The transition time from HI to LO is about 20ns, but the LO to HI transition really seems to be struggling. I did a quick calculation and 1K into 50pF will give a rise time similar to what is shown on the scope. So I assume that is the input capacitance of the WD1772 as there is nothing else connected to the bus (IE no hard drive).

In anycase, its clear now what the difference is between the 2 DMA chips. As to what they behave like that no idea. Though it also explains write issues to either the floppy drive or hard drive. For example, the hard drive controller (whatever micro/PLD it is) probably has a good drive voltage and current, easily 5mA at 5V, so the DMA can read such signals easily. Though when the DMA writes to the hard drive, the bus is "floating" and simply gets screwed up. The only way it could ever work is if the hard drive latched the data on the DMA bus as soon as it appeared the HI voltage is in constant decay. I don't know much about how fast hard drive read and writes, but if something took longer than 100uS then the data would have "faded" by that time. Also don't forget that I had no hard drive connected to the "load" on the bus would greatly reduce the "data stable time". hard drives could may well process the data faster than 100uS, but even so, this "bus floating" issues is pretty much concluded I think.

10K pull ups on the 001 DMA seem to work the same as not having them. No apparent issues with read or write to the floppy drive this time. The LO to HI transition is slower, but that is understandable as I used 1K in the previous tests above. Even so , the 001A "slows down" the more the databus is loaded. So the 001A should have the pulls ups to make sure it stays reliable.

Conclusion ? More testing needs to be done by other people, though it simple looks like the DMA needs 1K pull ups on its datalines. While the 001A DMA behaves differently, it still suffers from pull up issues. I wouldn't say the 001A is "better" and I sure wouldn't say the -38 is buggy. Probably the issue with the STE was the bus drivers Atari fitted simply loaded the DMA datalines to much and pushed it over the edge into not working on some machines. This would mean any STE with a -38 DMA is prone to this pull up issue, even more so than the STFM's using the -38 DMA. Changing to the newer DMA 001A, while it works for some people, its not really a cure to the route problem of no pullups on the databus. The 001A simply "manages" the problem better. There shouldn't be any issue of either DMA version in a STE when using data line pull ups. I think the 001 DMA simply gets slower as the databus is loaded, the -38DMA goes a bit mental.

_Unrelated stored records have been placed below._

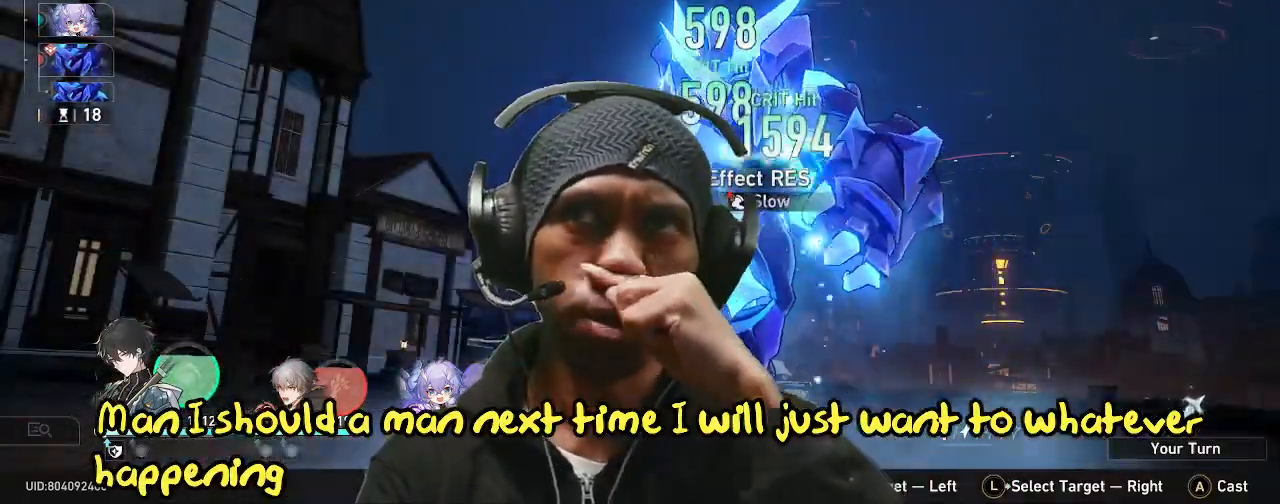
{"dt_ms": 500, "buttons": [], "left_stick": "center", "right_stick": "center", "events": []}
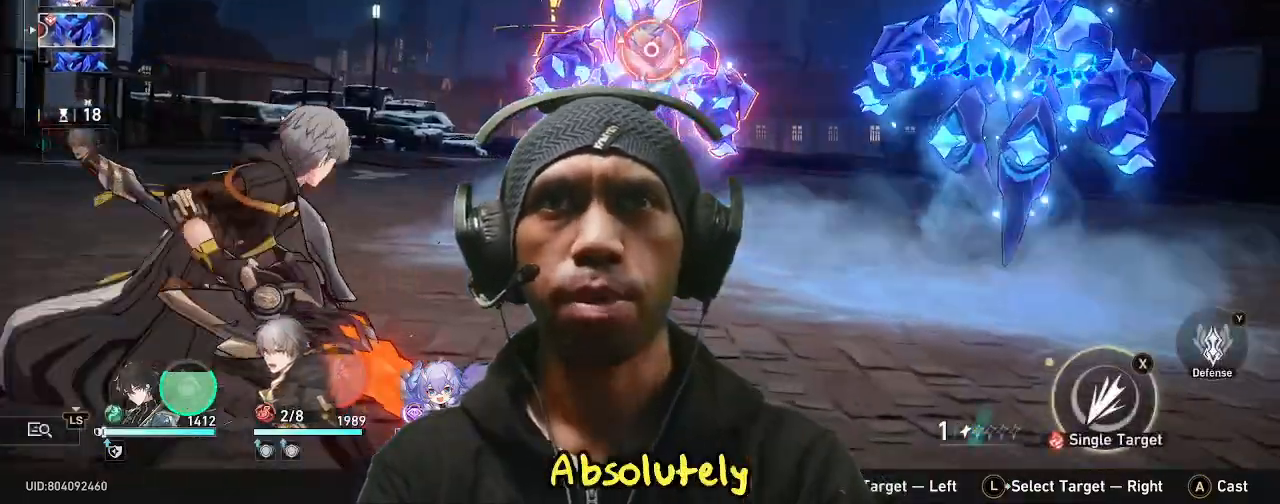
{"dt_ms": 500, "buttons": [], "left_stick": "center", "right_stick": "center", "events": []}
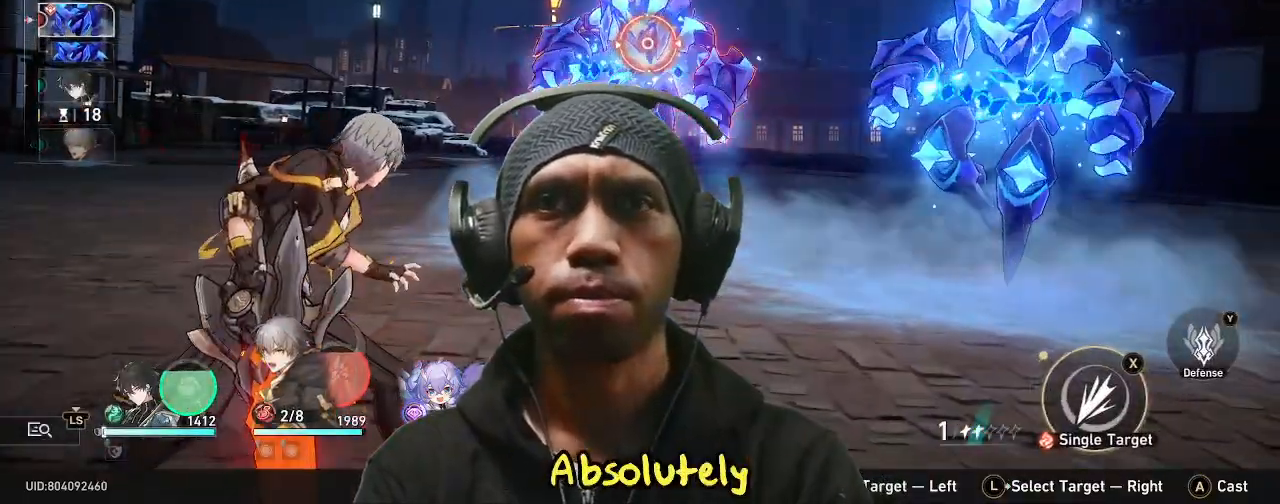
{"dt_ms": 500, "buttons": [], "left_stick": "center", "right_stick": "center", "events": [[350, "TRIANGLE", "down"], [467, "TRIANGLE", "up"]]}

Though the slower speeds of the 001 DMA could possibly casues problems when trying to use modern SD card based drives while it may not be a problem on older mechanical drives.


So before buying a "new 001 DMA" try this inexpensive resistor mod first!! It drives me nuts almost every week that people are referring to the -38 DMA as the "buggy one". It managed to work fine for many years in the STFM, so why is it all of a sudden buggy in the STE ? That makes no sense at all. I suspect as drive speeds are getting faster that the DMA was never tested by Atari at higher speeds which is why it is only in recent years such issues are starting to show. Plus the hardware is now around 30 years old so likely that is a issue for recent years also. So PLEASE will everyone forgot this "buggy DMA myth" it's pure nonsense.

Unfortunately everyone is hell-bent on this "buggy DMA" myth. I really blame that ST Format article for starting off that hype. As to if there really was a batch of buggy DMA's we may never know, but clear by the volume of issues, that those acclaimed 100 machines are not going to be the ones which everyone happens to still be using today. I must have heard "buggy DMA" a 100 times this past year, statistically I find it improbable that the only surviving STE's all just so happen to have a "buggy DMA". So PLEASE will people forget this "bad DMA" rubbish.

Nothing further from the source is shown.